The time he had spent with the shoppe just off Jamshyd Avenue could be quantified/as thirty-five “minutes.” Subjectively. But he had been gone only a tick in the objectified chronology of Rubble Point.
What he had done suddenly flooded in on him. He was—all at once—as terrified as a child who had broken his mother’s best china figurine. He knew what he had done was wrong! More than simply wrong. It had been personally destructive. But there were times when he could not help himself. It had now put Ahna in jeopardy, as well as himself, but he could not fully regret it; he knew he would do it again if the moment were to be repeated. Despite the job he had to do, despite the purpose that drove him obsessively, there were times when he could not help himself. He was, after all, an artist.
He stood there among the items of stock he had been given to sell, and he thought about his Art. In the face of what he had done, and what it meant for Ahna, he felt vain and foolish. Headstrong. Destructive. He turned and turned, looking for an answer to his actions, but everything in the shoppe spoke reproach. He remembered one special manifestation of his art that he had thought personified what he had to say:
In the Glass Square, having reassembled himself in the shape of a silver tetrahedron radiating light in waves of chromatic brilliance, sending the light through random phases of color in bursts and washes without once repeating the sequence. No one had paid any attention. But he had stayed there for a very long time, and finally, when it was a totality, and he was done, and the time for that particular piece of art to be disassembled, and he reformed himself, one of the Supervisors had solidified in front of him and had asked, “What was the name of that?” And he had said, “Integrity,” and the Supervisor had looked at him without speaking. Then he had vanished. The gentle murmuring of the colors could still be heard faintly, dissipating.
He thought about that despicable young man with the powerstone. He was so anti-Art, so anti-life…
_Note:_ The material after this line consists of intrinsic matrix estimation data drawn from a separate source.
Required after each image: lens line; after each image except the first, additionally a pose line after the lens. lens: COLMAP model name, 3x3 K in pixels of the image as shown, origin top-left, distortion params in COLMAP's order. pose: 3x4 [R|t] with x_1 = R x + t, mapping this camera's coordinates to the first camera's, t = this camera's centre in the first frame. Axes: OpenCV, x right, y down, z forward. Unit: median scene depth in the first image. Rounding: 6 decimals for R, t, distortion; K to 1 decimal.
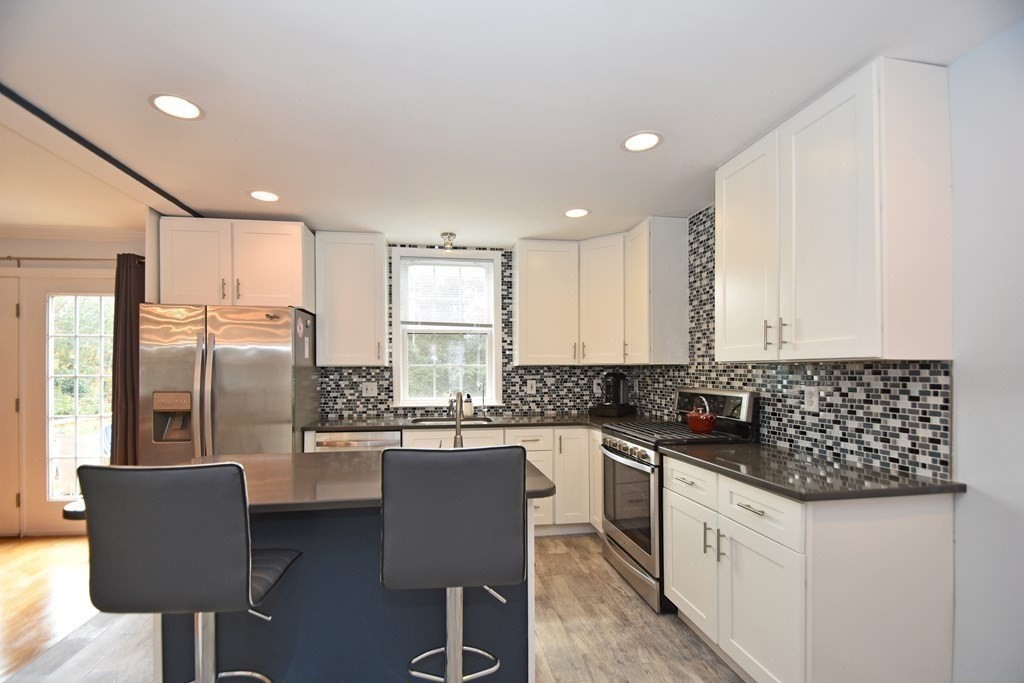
lens RADIAL K [[452.3, 0, 508.5], [0, 452.3, 371.1], [0, 0, 1]] dist [-0.001758, -0.000252]
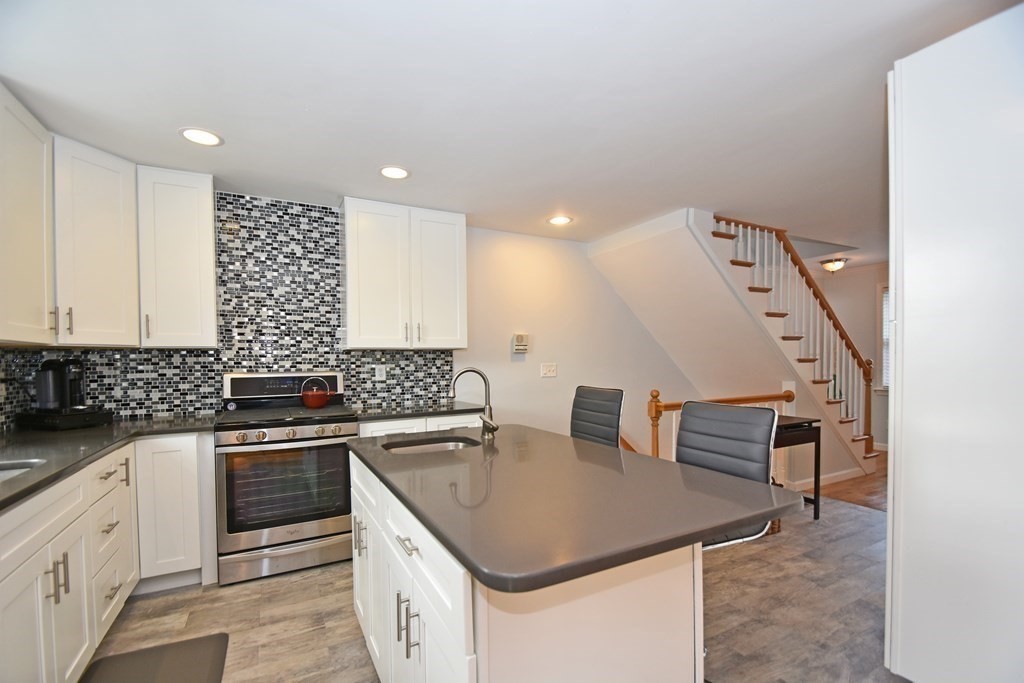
lens RADIAL K [[452.3, 0, 497.5], [0, 452.3, 373.2], [0, 0, 1]] dist [-0.001758, -0.000252]
pose [[-0.309302, -0.017504, 0.950803, -0.701329], [0.016481, 0.999582, 0.023763, 0.022903], [-0.950821, 0.023020, -0.308884, 0.784503]]
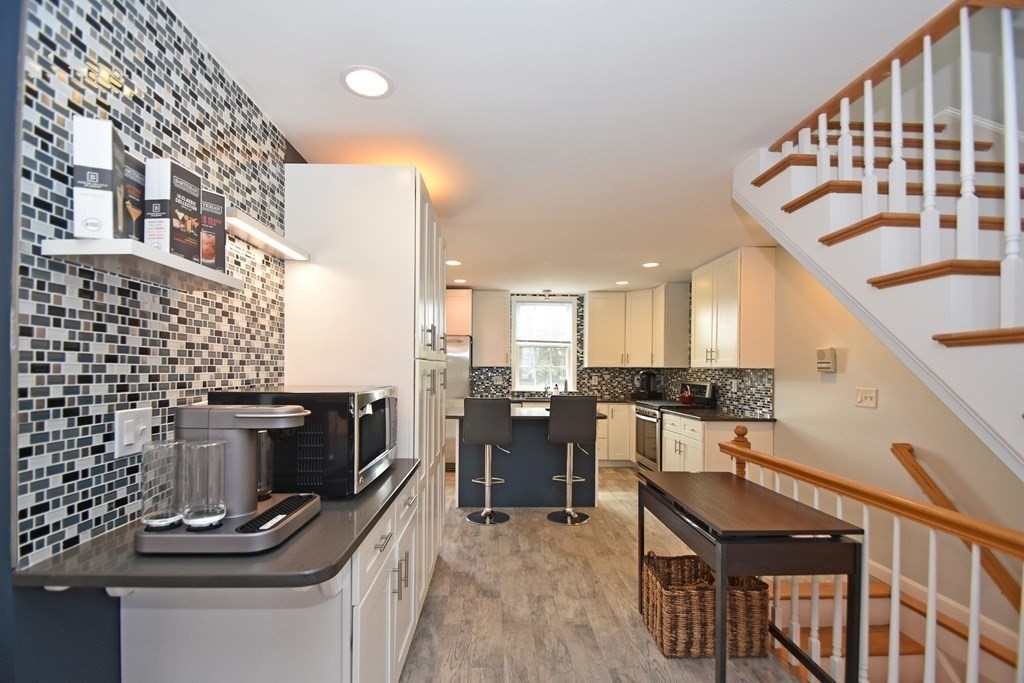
lens RADIAL K [[452.3, 0, 508.5], [0, 452.3, 366.7], [0, 0, 1]] dist [-0.001758, -0.000252]
pose [[0.992047, 0.010639, -0.125414, -0.070523], [-0.011414, 0.999920, -0.005459, -0.002387], [0.125346, 0.006847, 0.992089, -0.844612]]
No! He would not think about it. They might not know; they couldn’t be everywhere; they couldn’t know everything; they had too much to supervise, too much to worry about; they would not discover what he had done. That was over, done, finished. He didn’t want to think about it; it made him cold and dead inside to think about it. He wanted to think of Ahna, to think of the time when she would be with him again. He wanted to see Ahna. To reaffirm his purpose, to sublimate his need to create. To force the artist to sleep, so the man could do what he had to do.
He gathered muons to himself, concentrating them in the fingertips of his right hand, and made a sign in the empty air of the shoppe. The air ran and bubbled like lava and a communication frame was created. He looked into it and said, “This is Lhayne. I would like a pass to go to the vaults.”